**Data provided:**
= = = = = = =

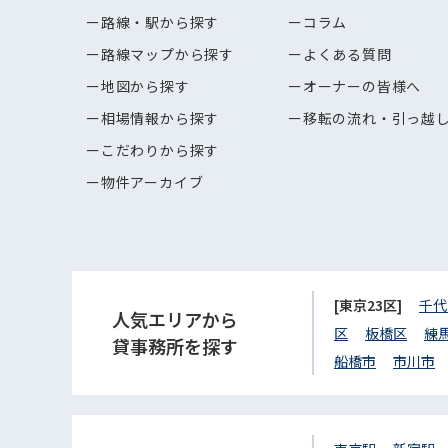
路線・駅から探す
コラム
路線マップから探す
よくある質問
地図から探す
オーナーの皆様へ
相場情報から探す
移転の流れ・引っ越
こだわりから探す
物件アーカイブ
[東京23区]
千代
人気エリアから
区
板橋区
練
貸事務所を探す
船橋市
市川市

= = = = = = =

**The task:** The data above needs to be retyped exactly, with the images left out.

**Answer box:**
路線・駅から探す
コラム
路線マップから探す
よくある質問
地図から探す
オーナーの皆様へ
相場情報から探す
移転の流れ・引っ越
こだわりから探す
物件アーカイブ
[東京23区]
千代
人気エリアから
区
板橋区
練
貸事務所を探す
船橋市
市川市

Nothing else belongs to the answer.